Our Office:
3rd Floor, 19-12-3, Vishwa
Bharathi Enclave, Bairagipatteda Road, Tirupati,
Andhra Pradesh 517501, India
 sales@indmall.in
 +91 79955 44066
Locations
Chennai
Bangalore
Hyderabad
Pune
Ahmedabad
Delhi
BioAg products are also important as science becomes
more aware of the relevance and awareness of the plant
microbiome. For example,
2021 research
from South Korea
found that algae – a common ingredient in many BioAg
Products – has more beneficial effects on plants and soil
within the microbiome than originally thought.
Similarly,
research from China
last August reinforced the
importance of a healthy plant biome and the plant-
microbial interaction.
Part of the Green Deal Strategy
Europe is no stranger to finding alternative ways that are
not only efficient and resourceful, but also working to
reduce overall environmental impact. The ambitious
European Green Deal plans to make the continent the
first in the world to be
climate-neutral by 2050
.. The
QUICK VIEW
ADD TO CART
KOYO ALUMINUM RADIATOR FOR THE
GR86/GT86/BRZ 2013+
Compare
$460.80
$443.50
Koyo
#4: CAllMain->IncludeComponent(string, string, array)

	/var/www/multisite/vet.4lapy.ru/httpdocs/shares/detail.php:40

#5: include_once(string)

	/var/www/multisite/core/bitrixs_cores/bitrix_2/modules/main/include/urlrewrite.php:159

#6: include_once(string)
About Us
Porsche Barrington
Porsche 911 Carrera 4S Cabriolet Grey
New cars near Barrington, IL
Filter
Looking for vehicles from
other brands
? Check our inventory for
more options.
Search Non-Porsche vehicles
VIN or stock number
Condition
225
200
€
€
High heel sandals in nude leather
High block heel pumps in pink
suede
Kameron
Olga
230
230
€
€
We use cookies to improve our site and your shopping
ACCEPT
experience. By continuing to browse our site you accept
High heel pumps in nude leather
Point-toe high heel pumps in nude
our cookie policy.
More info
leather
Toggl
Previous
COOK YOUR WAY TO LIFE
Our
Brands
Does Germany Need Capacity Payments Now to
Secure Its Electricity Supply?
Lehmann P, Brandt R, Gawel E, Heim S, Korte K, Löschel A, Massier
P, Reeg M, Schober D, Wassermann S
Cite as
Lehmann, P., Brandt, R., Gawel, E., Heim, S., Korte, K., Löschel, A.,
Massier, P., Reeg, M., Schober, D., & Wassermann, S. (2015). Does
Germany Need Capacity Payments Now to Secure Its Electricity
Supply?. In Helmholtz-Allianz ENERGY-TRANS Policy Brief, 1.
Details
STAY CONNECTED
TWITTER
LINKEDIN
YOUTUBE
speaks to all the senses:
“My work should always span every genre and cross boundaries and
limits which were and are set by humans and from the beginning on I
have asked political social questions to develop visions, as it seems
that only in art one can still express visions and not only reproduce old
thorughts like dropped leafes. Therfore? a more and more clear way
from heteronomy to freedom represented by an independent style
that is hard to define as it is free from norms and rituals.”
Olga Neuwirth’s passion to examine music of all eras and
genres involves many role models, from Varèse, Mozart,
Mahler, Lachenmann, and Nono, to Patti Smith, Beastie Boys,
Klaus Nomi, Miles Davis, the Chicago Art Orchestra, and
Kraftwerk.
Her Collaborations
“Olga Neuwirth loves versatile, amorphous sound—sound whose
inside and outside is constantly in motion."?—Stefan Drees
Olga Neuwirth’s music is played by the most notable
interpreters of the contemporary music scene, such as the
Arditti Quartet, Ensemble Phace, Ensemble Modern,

* * * *

- THE PROBLEM
Extract the text from the rows above line by line, keeping every word, number, symbol, spelling error, and line break unchanged.

- SOLUTION
Our Office:
3rd Floor, 19-12-3, Vishwa
Bharathi Enclave, Bairagipatteda Road, Tirupati,
Andhra Pradesh 517501, India
 sales@indmall.in
 +91 79955 44066
Locations
Chennai
Bangalore
Hyderabad
Pune
Ahmedabad
Delhi
BioAg products are also important as science becomes
more aware of the relevance and awareness of the plant
microbiome. For example,
2021 research
from South Korea
found that algae – a common ingredient in many BioAg
Products – has more beneficial effects on plants and soil
within the microbiome than originally thought.
Similarly,
research from China
last August reinforced the
importance of a healthy plant biome and the plant-
microbial interaction.
Part of the Green Deal Strategy
Europe is no stranger to finding alternative ways that are
not only efficient and resourceful, but also working to
reduce overall environmental impact. The ambitious
European Green Deal plans to make the continent the
first in the world to be
climate-neutral by 2050
.. The
QUICK VIEW
ADD TO CART
KOYO ALUMINUM RADIATOR FOR THE
GR86/GT86/BRZ 2013+
Compare
$460.80
$443.50
Koyo
#4: CAllMain->IncludeComponent(string, string, array)

	/var/www/multisite/vet.4lapy.ru/httpdocs/shares/detail.php:40

#5: include_once(string)

	/var/www/multisite/core/bitrixs_cores/bitrix_2/modules/main/include/urlrewrite.php:159

#6: include_once(string)
About Us
Porsche Barrington
Porsche 911 Carrera 4S Cabriolet Grey
New cars near Barrington, IL
Filter
Looking for vehicles from
other brands
? Check our inventory for
more options.
Search Non-Porsche vehicles
VIN or stock number
Condition
225
200
€
€
High heel sandals in nude leather
High block heel pumps in pink
suede
Kameron
Olga
230
230
€
€
We use cookies to improve our site and your shopping
ACCEPT
experience. By continuing to browse our site you accept
High heel pumps in nude leather
Point-toe high heel pumps in nude
our cookie policy.
More info
leather
Toggl
Previous
COOK YOUR WAY TO LIFE
Our
Brands
Does Germany Need Capacity Payments Now to
Secure Its Electricity Supply?
Lehmann P, Brandt R, Gawel E, Heim S, Korte K, Löschel A, Massier
P, Reeg M, Schober D, Wassermann S
Cite as
Lehmann, P., Brandt, R., Gawel, E., Heim, S., Korte, K., Löschel, A.,
Massier, P., Reeg, M., Schober, D., & Wassermann, S. (2015). Does
Germany Need Capacity Payments Now to Secure Its Electricity
Supply?. In Helmholtz-Allianz ENERGY-TRANS Policy Brief, 1.
Details
STAY CONNECTED
TWITTER
LINKEDIN
YOUTUBE
speaks to all the senses:
“My work should always span every genre and cross boundaries and
limits which were and are set by humans and from the beginning on I
have asked political social questions to develop visions, as it seems
that only in art one can still express visions and not only reproduce old
thorughts like dropped leafes. Therfore? a more and more clear way
from heteronomy to freedom represented by an independent style
that is hard to define as it is free from norms and rituals.”
Olga Neuwirth’s passion to examine music of all eras and
genres involves many role models, from Varèse, Mozart,
Mahler, Lachenmann, and Nono, to Patti Smith, Beastie Boys,
Klaus Nomi, Miles Davis, the Chicago Art Orchestra, and
Kraftwerk.
Her Collaborations
“Olga Neuwirth loves versatile, amorphous sound—sound whose
inside and outside is constantly in motion."?—Stefan Drees
Olga Neuwirth’s music is played by the most notable
interpreters of the contemporary music scene, such as the
Arditti Quartet, Ensemble Phace, Ensemble Modern,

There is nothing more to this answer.